** Opening PROVIDED INFORMATION block **

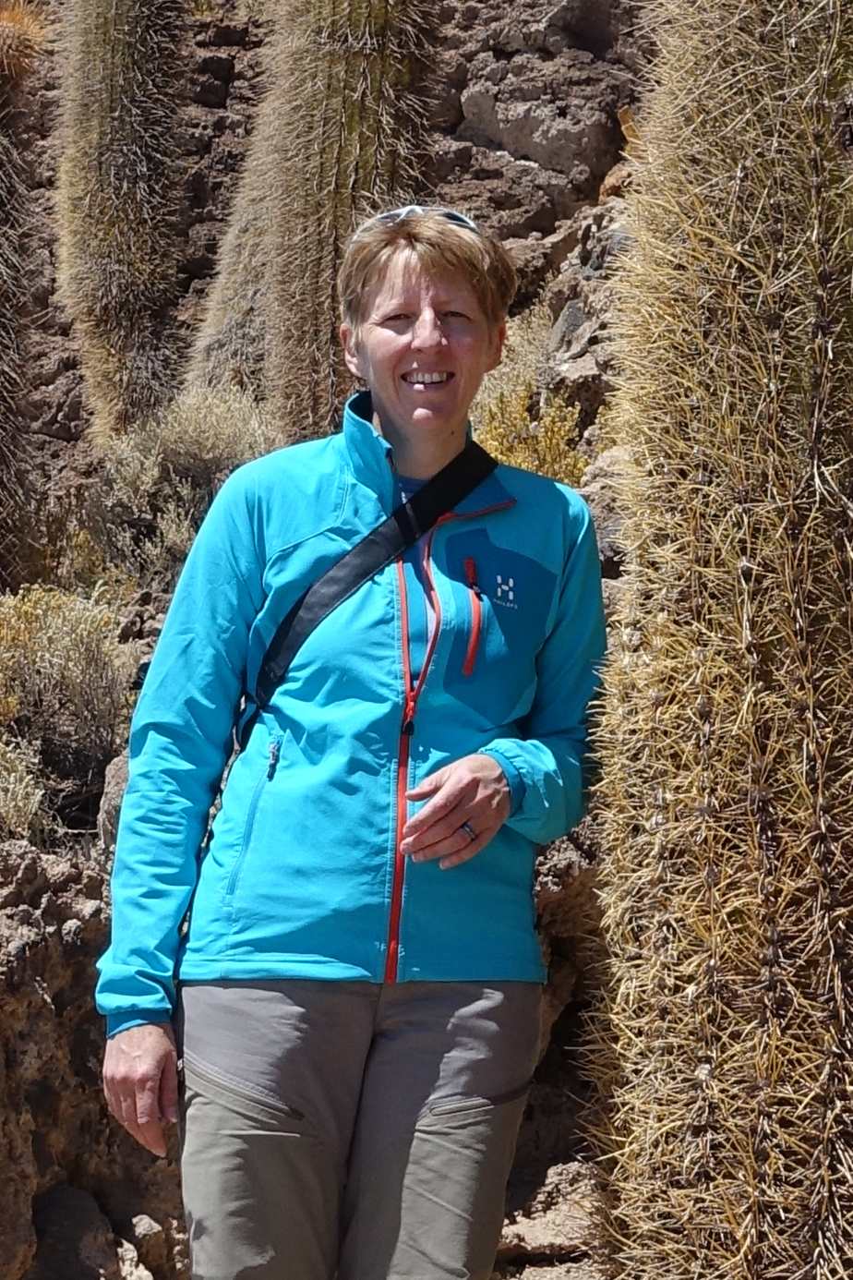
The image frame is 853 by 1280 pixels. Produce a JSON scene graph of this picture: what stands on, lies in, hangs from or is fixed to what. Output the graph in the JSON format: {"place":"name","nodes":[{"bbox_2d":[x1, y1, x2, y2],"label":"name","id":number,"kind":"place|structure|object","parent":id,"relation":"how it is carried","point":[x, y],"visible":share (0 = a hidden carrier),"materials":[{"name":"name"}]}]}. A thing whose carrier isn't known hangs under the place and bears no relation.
{"place":"outdoors","nodes":[
{"label":"outdoors","id":0,"kind":"place"},
{"bbox_2d":[0,731,51,844],"label":"shrub","id":1,"kind":"object","parent":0,"point":[26,807],"visible":0.84,"materials":[{"name":"plant"}]},
{"bbox_2d":[0,583,139,824],"label":"shrub","id":2,"kind":"object","parent":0,"point":[66,645],"visible":0.85,"materials":[{"name":"plant"}]},
{"bbox_2d":[27,1184,128,1279],"label":"rock","id":3,"kind":"object","parent":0,"point":[58,1213],"visible":0.88,"materials":[{"name":"grey stone"}]},
{"bbox_2d":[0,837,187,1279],"label":"rock","id":4,"kind":"object","parent":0,"point":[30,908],"visible":0.67,"materials":[{"name":"stone"}]},
{"bbox_2d":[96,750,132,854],"label":"rock","id":5,"kind":"object","parent":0,"point":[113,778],"visible":0.27,"materials":[{"name":"grey stone"}]},
{"bbox_2d":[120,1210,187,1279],"label":"rock","id":6,"kind":"object","parent":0,"point":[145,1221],"visible":0.86,"materials":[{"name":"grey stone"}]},
{"bbox_2d":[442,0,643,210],"label":"rock","id":7,"kind":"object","parent":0,"point":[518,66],"visible":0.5,"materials":[{"name":"brown stone"}]},
{"bbox_2d":[493,1159,609,1279],"label":"rock","id":8,"kind":"object","parent":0,"point":[543,1228],"visible":0.57,"materials":[{"name":"stone"}]},
{"label":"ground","id":9,"kind":"structure","parent":0},
{"bbox_2d":[0,1,48,591],"label":"cactus","id":10,"kind":"object","parent":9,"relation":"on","point":[1,174],"visible":0.99,"materials":[{"name":"plant"}]},
{"bbox_2d":[52,0,193,444],"label":"cactus","id":11,"kind":"object","parent":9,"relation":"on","point":[123,68],"visible":0.97,"materials":[{"name":"green plant"}]},
{"bbox_2d":[81,386,277,589],"label":"shrub","id":12,"kind":"object","parent":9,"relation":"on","point":[239,434],"visible":0.58,"materials":[{"name":"plant"}]},
{"bbox_2d":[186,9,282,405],"label":"cactus","id":13,"kind":"object","parent":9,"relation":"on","point":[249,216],"visible":0.48,"materials":[{"name":"plant"}]},
{"bbox_2d":[261,0,442,447],"label":"cactus","id":14,"kind":"object","parent":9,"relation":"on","point":[369,66],"visible":0.88,"materials":[{"name":"plant"}]},
{"bbox_2d":[95,204,610,1279],"label":"woman","id":15,"kind":"object","parent":9,"relation":"on","point":[439,294],"visible":0.98},
{"bbox_2d":[248,440,495,724],"label":"crossbody bag","id":16,"kind":"object","parent":15,"relation":"on","point":[289,627],"visible":0.75,"materials":[{"name":"black fabric"}]},
{"bbox_2d":[470,380,589,485],"label":"shrub","id":17,"kind":"object","parent":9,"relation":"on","point":[536,466],"visible":0.43,"materials":[{"name":"plant"}]},
{"bbox_2d":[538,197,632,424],"label":"rock","id":18,"kind":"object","parent":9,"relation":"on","point":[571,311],"visible":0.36,"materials":[{"name":"brown stone"}]},
{"bbox_2d":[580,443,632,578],"label":"rock","id":19,"kind":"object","parent":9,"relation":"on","point":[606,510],"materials":[{"name":"brown stone"}]},
{"bbox_2d":[579,0,852,1276],"label":"cactus","id":20,"kind":"object","parent":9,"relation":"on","point":[700,476],"visible":0.98,"materials":[{"name":"beige plant"}]}
]}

** Closing PROVIDED INFORMATION block **

> WHAT IS NEEDED: Keep the pictures out of the copy and return the rest of the data above exactly.

> YOUR SOLUTION:
The image frame is 853 by 1280 pixels. Produce a JSON scene graph of this picture: what stands on, lies in, hangs from or is fixed to what. Output the graph in the JSON format: {"place":"name","nodes":[{"bbox_2d":[x1, y1, x2, y2],"label":"name","id":number,"kind":"place|structure|object","parent":id,"relation":"how it is carried","point":[x, y],"visible":share (0 = a hidden carrier),"materials":[{"name":"name"}]}]}. A thing whose carrier isn't known hangs under the place and bears no relation.
{"place":"outdoors","nodes":[
{"label":"outdoors","id":0,"kind":"place"},
{"bbox_2d":[0,731,51,844],"label":"shrub","id":1,"kind":"object","parent":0,"point":[26,807],"visible":0.84,"materials":[{"name":"plant"}]},
{"bbox_2d":[0,583,139,824],"label":"shrub","id":2,"kind":"object","parent":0,"point":[66,645],"visible":0.85,"materials":[{"name":"plant"}]},
{"bbox_2d":[27,1184,128,1279],"label":"rock","id":3,"kind":"object","parent":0,"point":[58,1213],"visible":0.88,"materials":[{"name":"grey stone"}]},
{"bbox_2d":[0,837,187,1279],"label":"rock","id":4,"kind":"object","parent":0,"point":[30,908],"visible":0.67,"materials":[{"name":"stone"}]},
{"bbox_2d":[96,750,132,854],"label":"rock","id":5,"kind":"object","parent":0,"point":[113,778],"visible":0.27,"materials":[{"name":"grey stone"}]},
{"bbox_2d":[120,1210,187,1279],"label":"rock","id":6,"kind":"object","parent":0,"point":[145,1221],"visible":0.86,"materials":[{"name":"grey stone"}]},
{"bbox_2d":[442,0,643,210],"label":"rock","id":7,"kind":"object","parent":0,"point":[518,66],"visible":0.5,"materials":[{"name":"brown stone"}]},
{"bbox_2d":[493,1159,609,1279],"label":"rock","id":8,"kind":"object","parent":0,"point":[543,1228],"visible":0.57,"materials":[{"name":"stone"}]},
{"label":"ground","id":9,"kind":"structure","parent":0},
{"bbox_2d":[0,1,48,591],"label":"cactus","id":10,"kind":"object","parent":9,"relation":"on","point":[1,174],"visible":0.99,"materials":[{"name":"plant"}]},
{"bbox_2d":[52,0,193,444],"label":"cactus","id":11,"kind":"object","parent":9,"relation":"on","point":[123,68],"visible":0.97,"materials":[{"name":"green plant"}]},
{"bbox_2d":[81,386,277,589],"label":"shrub","id":12,"kind":"object","parent":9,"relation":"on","point":[239,434],"visible":0.58,"materials":[{"name":"plant"}]},
{"bbox_2d":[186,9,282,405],"label":"cactus","id":13,"kind":"object","parent":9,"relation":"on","point":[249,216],"visible":0.48,"materials":[{"name":"plant"}]},
{"bbox_2d":[261,0,442,447],"label":"cactus","id":14,"kind":"object","parent":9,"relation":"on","point":[369,66],"visible":0.88,"materials":[{"name":"plant"}]},
{"bbox_2d":[95,204,610,1279],"label":"woman","id":15,"kind":"object","parent":9,"relation":"on","point":[439,294],"visible":0.98},
{"bbox_2d":[248,440,495,724],"label":"crossbody bag","id":16,"kind":"object","parent":15,"relation":"on","point":[289,627],"visible":0.75,"materials":[{"name":"black fabric"}]},
{"bbox_2d":[470,380,589,485],"label":"shrub","id":17,"kind":"object","parent":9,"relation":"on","point":[536,466],"visible":0.43,"materials":[{"name":"plant"}]},
{"bbox_2d":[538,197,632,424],"label":"rock","id":18,"kind":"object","parent":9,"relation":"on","point":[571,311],"visible":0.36,"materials":[{"name":"brown stone"}]},
{"bbox_2d":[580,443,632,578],"label":"rock","id":19,"kind":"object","parent":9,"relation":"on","point":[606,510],"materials":[{"name":"brown stone"}]},
{"bbox_2d":[579,0,852,1276],"label":"cactus","id":20,"kind":"object","parent":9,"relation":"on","point":[700,476],"visible":0.98,"materials":[{"name":"beige plant"}]}
]}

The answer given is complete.